About


I am a candidate for the DPhil in Politics at the University of Oxford (St Edmund Hall) under the supervision of Prof Daniel McDermott. I am also a Research Associate at the Cambridge Initiative for Peace Settlements (CIPS) at the Lauterpacht Centre for International Law, University of Cambridge, where I work in collaboration with Prof Marc Weller and Dr Mark Retter.

My current academic research lies at the intersection between jurisprudence, political theory, and the philosophy of technology and examines how predictive policing interacts with liberal accounts of political subjectivity. On the jurisprudential side, my work analyses the legal and political controversy surrounding existing and forthcoming deployments of predictive policing technologies in liberal democracies such as the United States, the United Kingdom, the Netherlands, and Germany. On the political theoretical side, I explore how predictive policing as a governing strategy clashes with liberal accounts of individualism and privacy. Finally, on the philosophy of technology side, I examine the social and political theory which informs dominant models of predictive policing, with particular emphasis on the political implications of advancements in machine learning and AI for liberal democracies.

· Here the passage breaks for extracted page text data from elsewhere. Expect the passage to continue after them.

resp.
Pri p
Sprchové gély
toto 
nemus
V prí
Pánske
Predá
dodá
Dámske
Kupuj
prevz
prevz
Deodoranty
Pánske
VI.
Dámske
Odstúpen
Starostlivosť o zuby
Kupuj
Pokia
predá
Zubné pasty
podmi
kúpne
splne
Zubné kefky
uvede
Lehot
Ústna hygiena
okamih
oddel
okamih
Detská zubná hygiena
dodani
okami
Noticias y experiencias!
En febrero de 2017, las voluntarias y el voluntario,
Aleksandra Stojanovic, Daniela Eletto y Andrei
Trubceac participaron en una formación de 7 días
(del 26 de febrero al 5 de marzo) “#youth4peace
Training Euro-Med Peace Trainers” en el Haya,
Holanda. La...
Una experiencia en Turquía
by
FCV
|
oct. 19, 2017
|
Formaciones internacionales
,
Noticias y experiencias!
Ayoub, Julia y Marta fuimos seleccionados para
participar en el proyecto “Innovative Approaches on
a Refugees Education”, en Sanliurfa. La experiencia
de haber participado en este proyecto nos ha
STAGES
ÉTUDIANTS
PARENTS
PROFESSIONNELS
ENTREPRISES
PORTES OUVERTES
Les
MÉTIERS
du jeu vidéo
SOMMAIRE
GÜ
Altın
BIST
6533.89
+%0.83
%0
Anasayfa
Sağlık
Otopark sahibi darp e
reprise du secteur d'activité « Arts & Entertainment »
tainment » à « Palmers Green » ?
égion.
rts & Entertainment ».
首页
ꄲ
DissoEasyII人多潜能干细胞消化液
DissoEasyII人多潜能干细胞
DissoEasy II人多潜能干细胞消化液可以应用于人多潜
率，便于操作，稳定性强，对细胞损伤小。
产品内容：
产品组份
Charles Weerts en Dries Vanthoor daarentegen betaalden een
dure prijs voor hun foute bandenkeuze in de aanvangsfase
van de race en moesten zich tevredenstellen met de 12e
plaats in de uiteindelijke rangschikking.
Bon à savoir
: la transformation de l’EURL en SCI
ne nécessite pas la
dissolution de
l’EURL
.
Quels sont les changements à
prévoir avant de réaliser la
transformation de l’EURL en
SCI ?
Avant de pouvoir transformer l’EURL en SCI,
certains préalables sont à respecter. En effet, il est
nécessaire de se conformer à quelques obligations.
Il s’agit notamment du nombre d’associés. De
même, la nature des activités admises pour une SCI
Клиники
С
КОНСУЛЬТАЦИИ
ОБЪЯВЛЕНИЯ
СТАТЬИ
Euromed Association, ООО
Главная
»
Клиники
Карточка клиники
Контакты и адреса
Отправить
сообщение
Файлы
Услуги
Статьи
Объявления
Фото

My professional work with CIPS centers on international law and ongoing conflicts. I have worked in collaboration with the RAND Corporation on international consultation for the ongoing conflict in Palestine. I personally prepared in-depth analysis on government and private sector plans for the ‘day after’ for an international group of diplomats, incumbent and former government officials, academics, and civil society figures. These have included, amongst others, former United Nations Undersecretaries, United States Army officers, League of Arab States diplomats, Organisation of Islamic Cooperation officials, royal family members of the Gulf states, European Union Special Representatives, legal experts and academics from Palestine, and former Israeli military officials. I have also conducted legal research for the ongoing civil war in Myanmar.

Prior to starting my DPhil, I completed my MPhil in Politics and International Studies at the University of Cambridge (Hughes Hall). My MPhil research was on the appropriation of Carl Schmitt’s political thought by left-wing thinkers to theorise about the environmental crisis. Prior to that, I completed my BA in Philosophy, Politics, and Economics at the University of Oxford (Pembroke College) where I wrote an undergraduate thesis on the influence of the legal thought of Carl Schmitt in the People’s Republic of China and the passage of the National Security Law in Hong Kong.